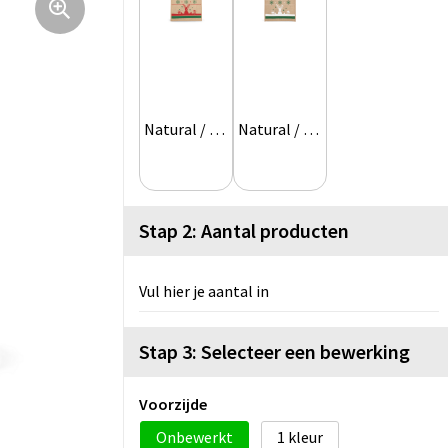
Natural / Cherry Red
Natural / White
Stap 2: Aantal producten
Vul hier je aantal in
Stap 3: Selecteer een bewerking
Voorzijde
Onbewerkt
1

:::::

**What you should do**
Reproduce verbatim the text read from every row above, omitting the pictures themselves.

**Expected output**
Natural / Cherry Red
Natural / White
Stap 2: Aantal producten
Vul hier je aantal in
Stap 3: Selecteer een bewerking
Voorzijde
Onbewerkt
1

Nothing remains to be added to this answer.